The silhouette() function computes the silhouette score for each point in the data based on its cluster label and the distance to other points in its own and neighboring clusters. The mean() function takes the average of the silhouette scores for all points. The silhouette score ranges from -1 to 1, with higher values indicating better cluster quality.

SUMMARY

The DBSCAN algorithm is used to identify dense regions in the data, which are then assigned cluster labels. The code selects the ‘Sales’ and ‘Profit’ columns from the original dataset and scales them using the ‘scale’ function. DBSCAN clustering is performed using the ‘dbscan’ function with an epsilon value of 0.5 and a minimum number of points of 5. The number of clusters is determined by counting the number of unique cluster labels assigned by DBSCAN, and the clusters are visualized using a scatter plot created using the ‘ggplot2’ library. Finally, the average silhouette score is computed to evaluate the quality of the clustering.

GMM

# Select the relevant columns for clustering
cols <- c('Sales', 'Profit')
data <- data[cols]

This code selects the ‘Sales’ and ‘Profit’ columns from the original data and assigns them to a new variable called ‘data’.

# Remove any rows with missing values
data <- na.omit(data)

This code removes any rows with missing values from the ‘data’ variable.

# Scale the numerical columns
scaler <- scale(data)

This code standardizes the numerical columns in ‘data’ by scaling them to have a mean of 0 and a standard deviation of 1. The resulting scaled data is assigned to a new variable called ‘scaler’.

# Set the number of clusters
num_clusters <- 4

This code sets the number of clusters to be used in the clustering algorithm to 4.

# Fit GMM model to the data
gmm <- Mclust(data = scaler, G = num_clusters, modelNames = "VEV")

This code fits a Gaussian mixture model (GMM) to the scaled data using the ‘Mclust’ function from the ‘mclust’ package. The ‘G’ parameter specifies the number of clusters to use and the ‘modelNames’ parameter specifies the type of covariance matrix to use

# Assign cluster labels to each data point
clusters <- gmm$classification

This code assigns a cluster label to each data point based on the output of the GMM model. The resulting cluster labels are stored in a new variable called ‘clusters’.

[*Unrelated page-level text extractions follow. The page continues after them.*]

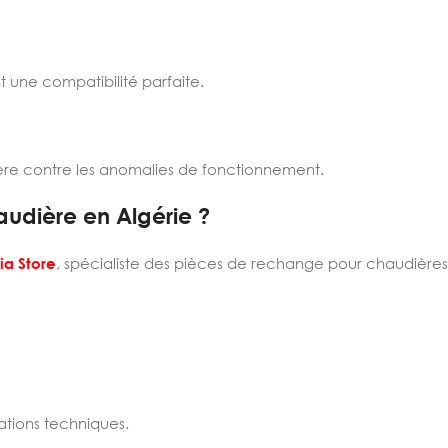
nt une compatibilité parfaite.
dière contre les anomalies de fonctionnement.
audière en Algérie ?
ia Store
, spécialiste des pièces de rechange pour chaudières
ations techniques.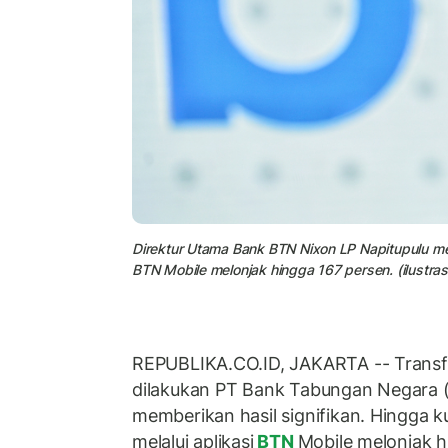
Direktur Utama Bank BTN Nixon LP Napitupulu men
BTN Mobile melonjak hingga 167 persen. (ilustras
REPUBLIKA.CO.ID, JAKARTA -- Transfo
dilakukan PT Bank Tabungan Negara 
memberikan hasil signifikan. Hingga ku
melalui aplikasi
BTN
Mobile melonjak h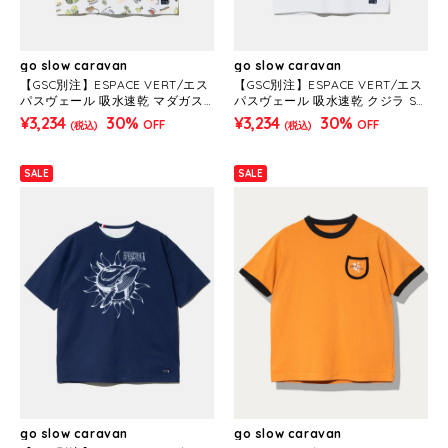
go slow caravan
go slow caravan
【GSC別注】ESPACE VERT/エス
【GSC別注】ESPACE VERT/エス
パスヴェール 吸水速乾 マダガス
パスヴェール 吸水速乾 クジラ S/
カル 総柄TEE (MENS)
S TEE (MENS)
¥3,234
30%
¥3,234
30%
OFF
OFF
(税込)
(税込)
SALE
SALE
go slow caravan
go slow caravan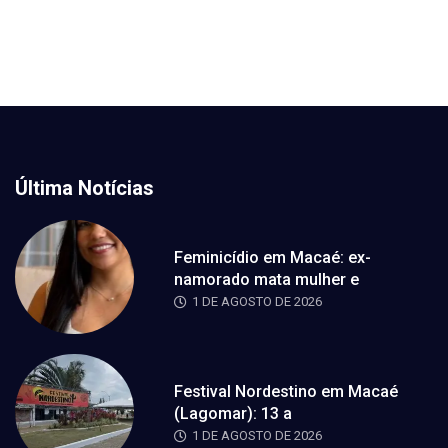
Última Notícias
Feminicídio em Macaé: ex-
namorado mata mulher e
1 DE AGOSTO DE 2026
Festival Nordestino em Macaé
(Lagomar): 13 a
1 DE AGOSTO DE 2026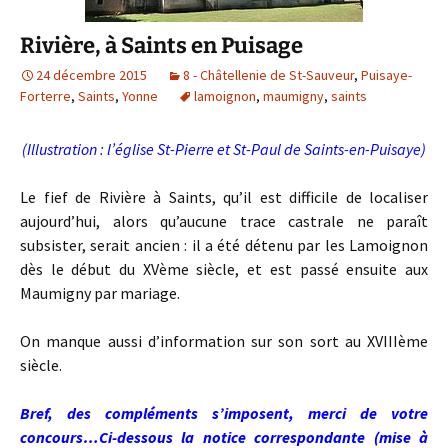
Rivière, à Saints en Puisage
24 décembre 2015
8 - Châtellenie de St-Sauveur
,
Puisaye-
Forterre
,
Saints
,
Yonne
lamoignon
,
maumigny
,
saints
(Illustration : l’église St-Pierre et St-Paul de Saints-en-Puisaye)
Le fief de Rivière à Saints, qu’il est difficile de localiser
aujourd’hui, alors qu’aucune trace castrale ne paraît
subsister, serait ancien : il a été détenu par les Lamoignon
dès le début du XVème siècle, et est passé ensuite aux
Maumigny par mariage.
On manque aussi d’information sur son sort au XVIIIème
siècle.
Bref, des compléments s’imposent, merci de votre
concours…
Ci-dessous la notice correspondante (mise à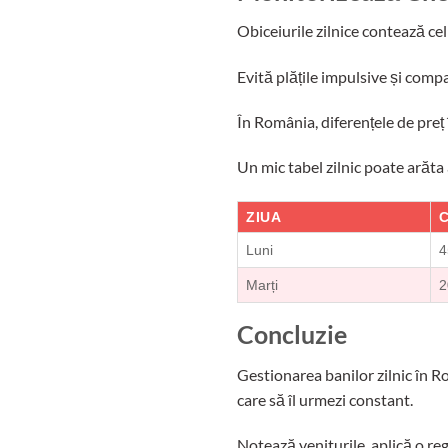
Obiceiurile zilnice contează cel
Evită plățile impulsive și compa
În România, diferențele de preț 
Un mic tabel zilnic poate arăta
ZIUA
C
Luni
4
Marți
2
Concluzie
Gestionarea banilor zilnic în R
care să îl urmezi constant.
Notează veniturile, aplică o regu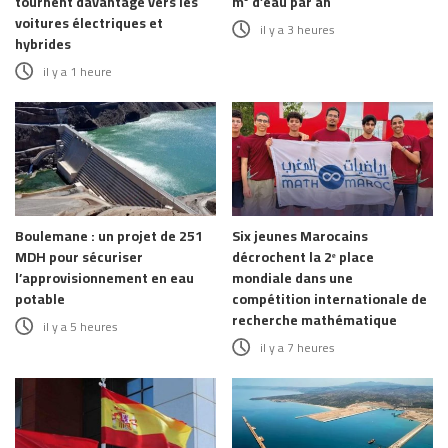
tournent davantage vers les
m³ d’eau par an
voitures électriques et
il y a 3 heures
hybrides
il y a 1 heure
Boulemane : un projet de 251
Six jeunes Marocains
MDH pour sécuriser
décrochent la 2ᵉ place
l’approvisionnement en eau
mondiale dans une
potable
compétition internationale de
recherche mathématique
il y a 5 heures
il y a 7 heures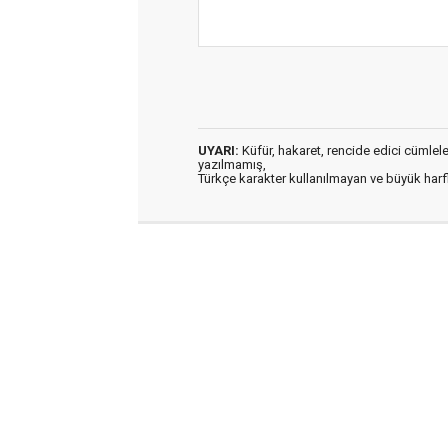
UYARI:
Küfür, hakaret, rencide edici cümleler 
yazılmamış,
Türkçe karakter kullanılmayan ve büyük har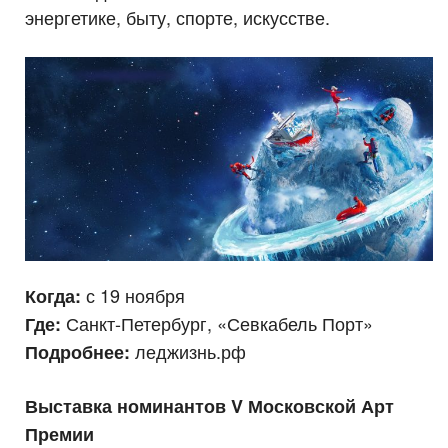
энергетике, быту, спорте, искусстве.
с 19 ноября
Когда:
Санкт-Петербург, «Севкабель Порт»
Где:
леджизнь.рф
Подробнее:
Выставка номинантов V Московской Арт
Премии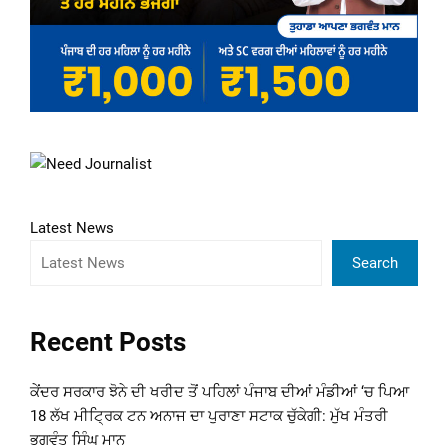
Latest News
Search
Recent Posts
ਕੇਂਦਰ ਸਰਕਾਰ ਝੋਨੇ ਦੀ ਖਰੀਦ ਤੋਂ ਪਹਿਲਾਂ ਪੰਜਾਬ ਦੀਆਂ ਮੰਡੀਆਂ ‘ਚ ਪਿਆ
18 ਲੱਖ ਮੀਟ੍ਰਿਕ ਟਨ ਅਨਾਜ ਦਾ ਪੁਰਾਣਾ ਸਟਾਕ ਚੁੱਕੇਗੀ: ਮੁੱਖ ਮੰਤਰੀ
ਭਗਵੰਤ ਸਿੰਘ ਮਾਨ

# Visualize the clustering results
fviz_cluster(list(data = scaler, cluster = clusters), geom = "point", 
             palette = "jco", ggtheme = theme_minimal())

The function takes a list of data and cluster labels, as well as several optional parameters to customize the plot. In this case, the plot shows the data points as colored points, with each color representing a different cluster.

# Calculate the silhouette score
silhouette_avg <- mean(silhouette(clusters, dist(scaler))[ ,3])
cat("The average silhouette score is", round(silhouette_avg, 3))
## The average silhouette score is 0.199

This code calculates the average silhouette score for the clustering results using the ‘silhouette’ function from the ‘cluster’ package. The silhouette score measures how similar each data point is to its own cluster compared to other clusters, with scores ranging from -1 to 1. Higher scores indicate better cluster quality.

SUMMARY

The GMM algorithm is used to model the data as a mixture of Gaussian distributions. The code selects the ‘Sales’ and ‘Profit’ columns from the dataset and creates a new dataset called ‘data’ that only contains these two columns. The ‘mclustBIC’ function is used to determine the optimal number of Gaussian components to use in the model. The ‘Mclust’ function is then used to fit the GMM to the data with the optimal number of components, and the cluster assignments are added to the ‘data’ dataframe as a new column called ‘Cluster’. Finally, the clusters are visualized using a scatter plot created using the ‘factoextra’ library, and the average silhouette score is computed to evaluate the quality of the clustering.

CONCLUSION

In conclusion K-means, DBSCAN, and GMM are all popular clustering algorithms that have been widely used in various applications. Each algorithm has its strengths and weaknesses, and the choice of which one to use depends on the characteristics of the dataset and the specific requirements of the problem. From this code we can see that GMM is not very effective and useful like Kmeans and DBSCAN in these analysis.